6/10
Little more than a "mood" piece
16 April 2007
Warning: Spoilers
It's hard, at first, to fathom why this film is so successful - perhaps it's because people think they've seen a 'meaningful' film - it lacks violence, sex (apart from a brief, off-screen reference and another brief scene in a strip club), swearing, and a clearly delineated plot, unfolding in a leisurely, low-key, melancholy, soporific fashion. So sure, it's not M:I3, but that doesn't automatically make it high art, or even a particularly good film, either. Too often Coppola seems content to let the camera sweep smoothly over night-life shots of Tokyo, or linger over Johanssen and Murray's serious faces, with perhaps some music sweeping over to make one think one's watching something 'meaningful.' (In fact, surprisingly for a woman director, Coppola seems to exploit the (admittedly beautiful) Johanssen somewhat - a long amount of time is spent in which the camera gazes on her, often partially clothed (though not nude or bare-breasted), and I was particularly troubled by the opening shot of her behind, which seems to have very little to do with the rest of the film apart from offering titillation for the audience.) The dialogue, which could have saved the movie, often fails to live up to expectations - the central scene, mentioned by another reviewer, where Murray and Johanssen are lying next to each other on the bed, and he gives her his thoughts on life, is quite touching, but he doesn't end up saying anything of much significance, just some bland generalisations about life/experience, and we never really get too many character insights. It's too elusive, too much concerned with surface, despite the fact that so many of its fans praise it for going deeper than most blockbusters. At times I felt I was watching an extended commercial, of the kind that seem prevalent nowadays - seductive visual images with meditative music transposed over the top, calming in a new age meditation kind of a way, but ultimately not saying much.

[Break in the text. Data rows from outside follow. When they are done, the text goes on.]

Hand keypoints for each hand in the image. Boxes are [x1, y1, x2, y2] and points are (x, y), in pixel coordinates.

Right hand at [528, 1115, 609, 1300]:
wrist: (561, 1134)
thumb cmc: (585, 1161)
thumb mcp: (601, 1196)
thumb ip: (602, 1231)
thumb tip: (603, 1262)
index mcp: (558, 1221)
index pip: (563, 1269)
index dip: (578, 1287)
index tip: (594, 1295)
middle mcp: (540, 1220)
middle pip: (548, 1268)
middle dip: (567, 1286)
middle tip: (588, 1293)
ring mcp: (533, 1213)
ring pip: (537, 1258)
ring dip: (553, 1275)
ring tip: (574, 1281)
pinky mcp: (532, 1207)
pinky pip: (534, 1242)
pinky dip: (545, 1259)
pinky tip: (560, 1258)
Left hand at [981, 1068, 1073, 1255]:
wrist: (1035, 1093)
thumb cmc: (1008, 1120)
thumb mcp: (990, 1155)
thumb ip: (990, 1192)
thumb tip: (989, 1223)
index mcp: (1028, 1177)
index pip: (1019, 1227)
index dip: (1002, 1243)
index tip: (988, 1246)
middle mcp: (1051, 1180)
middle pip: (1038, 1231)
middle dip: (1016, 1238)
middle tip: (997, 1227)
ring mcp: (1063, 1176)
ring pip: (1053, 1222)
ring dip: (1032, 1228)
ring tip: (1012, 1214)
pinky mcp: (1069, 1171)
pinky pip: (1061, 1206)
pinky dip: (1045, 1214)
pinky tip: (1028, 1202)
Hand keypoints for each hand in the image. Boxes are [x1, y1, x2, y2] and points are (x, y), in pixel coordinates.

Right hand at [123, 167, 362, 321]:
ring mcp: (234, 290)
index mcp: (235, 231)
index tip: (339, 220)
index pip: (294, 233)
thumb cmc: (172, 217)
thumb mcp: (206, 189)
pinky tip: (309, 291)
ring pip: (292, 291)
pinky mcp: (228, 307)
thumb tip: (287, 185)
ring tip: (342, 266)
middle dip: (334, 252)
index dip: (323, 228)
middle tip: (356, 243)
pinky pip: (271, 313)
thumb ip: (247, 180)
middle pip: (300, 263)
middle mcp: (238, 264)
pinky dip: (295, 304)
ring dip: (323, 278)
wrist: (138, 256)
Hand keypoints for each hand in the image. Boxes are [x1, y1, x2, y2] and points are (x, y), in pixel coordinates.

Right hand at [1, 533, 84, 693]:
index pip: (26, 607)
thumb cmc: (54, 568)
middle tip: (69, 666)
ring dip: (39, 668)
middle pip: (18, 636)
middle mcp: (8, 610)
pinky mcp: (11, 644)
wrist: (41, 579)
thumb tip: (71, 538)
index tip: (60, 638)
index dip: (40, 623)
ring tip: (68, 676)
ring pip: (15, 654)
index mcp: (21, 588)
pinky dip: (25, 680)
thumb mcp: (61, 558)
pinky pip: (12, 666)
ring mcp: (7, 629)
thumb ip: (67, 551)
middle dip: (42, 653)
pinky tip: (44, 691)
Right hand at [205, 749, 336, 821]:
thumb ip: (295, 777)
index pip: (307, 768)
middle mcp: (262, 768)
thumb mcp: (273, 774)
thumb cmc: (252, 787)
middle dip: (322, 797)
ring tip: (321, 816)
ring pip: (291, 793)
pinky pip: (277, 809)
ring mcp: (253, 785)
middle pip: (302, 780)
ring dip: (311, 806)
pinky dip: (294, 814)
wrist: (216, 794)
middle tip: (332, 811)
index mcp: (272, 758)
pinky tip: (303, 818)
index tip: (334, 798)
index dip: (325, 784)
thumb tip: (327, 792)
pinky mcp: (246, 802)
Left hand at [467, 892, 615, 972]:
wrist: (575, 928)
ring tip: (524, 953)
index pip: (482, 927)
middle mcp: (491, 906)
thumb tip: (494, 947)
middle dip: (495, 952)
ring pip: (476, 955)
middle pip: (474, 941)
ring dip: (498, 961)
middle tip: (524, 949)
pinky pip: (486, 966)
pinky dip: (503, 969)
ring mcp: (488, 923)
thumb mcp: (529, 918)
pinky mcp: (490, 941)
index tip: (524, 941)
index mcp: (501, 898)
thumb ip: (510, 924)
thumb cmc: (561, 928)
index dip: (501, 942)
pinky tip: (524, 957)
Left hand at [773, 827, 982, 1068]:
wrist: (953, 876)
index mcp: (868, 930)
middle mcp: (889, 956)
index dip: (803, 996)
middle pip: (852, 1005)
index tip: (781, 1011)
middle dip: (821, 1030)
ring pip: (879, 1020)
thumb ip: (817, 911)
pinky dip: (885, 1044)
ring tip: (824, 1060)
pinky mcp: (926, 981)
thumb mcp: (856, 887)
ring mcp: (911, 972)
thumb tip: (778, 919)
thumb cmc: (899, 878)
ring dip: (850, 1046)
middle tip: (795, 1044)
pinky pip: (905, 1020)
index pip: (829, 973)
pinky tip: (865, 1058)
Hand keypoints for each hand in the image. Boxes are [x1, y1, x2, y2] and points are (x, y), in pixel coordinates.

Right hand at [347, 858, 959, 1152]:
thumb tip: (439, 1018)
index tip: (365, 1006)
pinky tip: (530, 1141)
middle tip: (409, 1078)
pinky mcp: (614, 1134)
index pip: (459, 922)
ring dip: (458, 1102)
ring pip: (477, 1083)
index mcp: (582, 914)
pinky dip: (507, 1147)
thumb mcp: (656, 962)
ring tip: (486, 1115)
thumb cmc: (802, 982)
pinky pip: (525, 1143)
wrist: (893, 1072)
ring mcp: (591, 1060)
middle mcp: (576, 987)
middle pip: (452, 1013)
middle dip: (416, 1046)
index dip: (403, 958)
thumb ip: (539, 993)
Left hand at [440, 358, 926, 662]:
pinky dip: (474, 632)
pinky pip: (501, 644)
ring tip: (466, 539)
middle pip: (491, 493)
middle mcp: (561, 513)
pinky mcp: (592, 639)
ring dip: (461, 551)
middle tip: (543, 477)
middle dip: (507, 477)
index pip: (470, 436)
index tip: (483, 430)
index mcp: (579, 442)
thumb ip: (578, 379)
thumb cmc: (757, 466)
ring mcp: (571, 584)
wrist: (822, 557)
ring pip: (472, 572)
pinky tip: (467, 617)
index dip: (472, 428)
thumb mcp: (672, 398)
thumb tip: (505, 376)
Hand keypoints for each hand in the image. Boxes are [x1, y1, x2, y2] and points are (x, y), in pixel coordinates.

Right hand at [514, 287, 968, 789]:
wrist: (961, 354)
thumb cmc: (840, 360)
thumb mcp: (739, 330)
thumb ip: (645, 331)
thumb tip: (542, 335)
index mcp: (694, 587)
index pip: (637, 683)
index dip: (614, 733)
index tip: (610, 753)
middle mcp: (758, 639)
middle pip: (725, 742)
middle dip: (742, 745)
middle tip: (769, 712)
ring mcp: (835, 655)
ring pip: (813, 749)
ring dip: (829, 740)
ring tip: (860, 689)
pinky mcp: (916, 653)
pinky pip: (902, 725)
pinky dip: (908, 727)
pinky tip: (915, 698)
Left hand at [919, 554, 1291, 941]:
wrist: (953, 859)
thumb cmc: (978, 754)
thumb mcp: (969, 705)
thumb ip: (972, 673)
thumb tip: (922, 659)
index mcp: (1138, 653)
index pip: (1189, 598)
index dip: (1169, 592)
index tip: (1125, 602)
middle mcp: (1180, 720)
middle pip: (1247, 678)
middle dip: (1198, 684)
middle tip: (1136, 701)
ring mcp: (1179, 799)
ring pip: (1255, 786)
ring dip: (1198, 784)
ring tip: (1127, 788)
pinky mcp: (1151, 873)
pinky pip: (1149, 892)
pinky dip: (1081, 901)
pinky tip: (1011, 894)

Here's a brief summary of the movie: Johanssen is bored and lonely in Tokyo because her husband (a photographer) is away all the time and thinks she is a snob. She's not sure what to do with her life after completing her philosophy degree at Yale, and wanders around the city, aimlessly searching for meaning. Murray is a washed-up film star doing whiskey commercials in Japan for a week. His phone conversations with his wife reveal a seemingly warm relationship, though as the film continues it becomes clear that he's going through something of a mid-life crisis; she's wrapped up in the kids and the trappings of domesticity (seen in the faxes she sends through about shelves and carpets), he's almost not needed, and life has lost some of its spark. Fairly predictably, he tries to rekindle with Johanssen, though - thank God - platonically. (In fact, this was one of the best aspects of the film - it resisted the temptation to become a romantic drama and instead enabled a slightly more perceptive look at human relationships in general. Probably the falsest part of the film was when Murray slept with another woman - it felt contrived and added little to plot or atmosphere.) In the end, though, he has to return to his family, Johanssen has to continue her search for meaning alone, and Murray's biggest act of rebellion is telling his wife he wants to start eating Japanese food. The problem is, they feel so aimless anyway that it's hard to feel too much sympathy for them - they're rich, with access to facilities which millions across the world could only dream of, and both have loving (if perhaps distanced) spouses - it could be argued that Coppola's analysing the emptiness at the heart of modern society, despite its wealth and power, but because the film is so elusive, it never really manages to summon itself up to SAY something - though it gives the impression that the viewer has been through something meaningful. Another problem is the treatment of the Japanese, which, as several other reviewers have noted, rarely rises beyond fairly cheap comical stereotyping - a far more potent analysis of the lack of understanding between cultures and the barriers constructed by language and custom could have been undertaken which would have added a whole layer of meaning to the film that, as it is, is only hinted at (as much by the title as anything).

There were many ideas, themes and threads only hinted at in the film, which, if developed further, could have ensured the experience that so many seem to think this already is. As with much contemporary artistic product, I feel that people are quick to praise LIT as wonderful because it so much as touches on deeper themes, whether or not it fully realises them or develops them in a convincing way. What should really be the benchmark should be art that actually succeeds in not just suggesting ideas beyond the vapidity of the mainstream, but carries them through and causes us, for example, to take a fresh look at the familiar (as opposed to us just leaving the cinema and saying 'how beautiful, how thought-provoking, how ARTISTIC, it must be a masterpiece').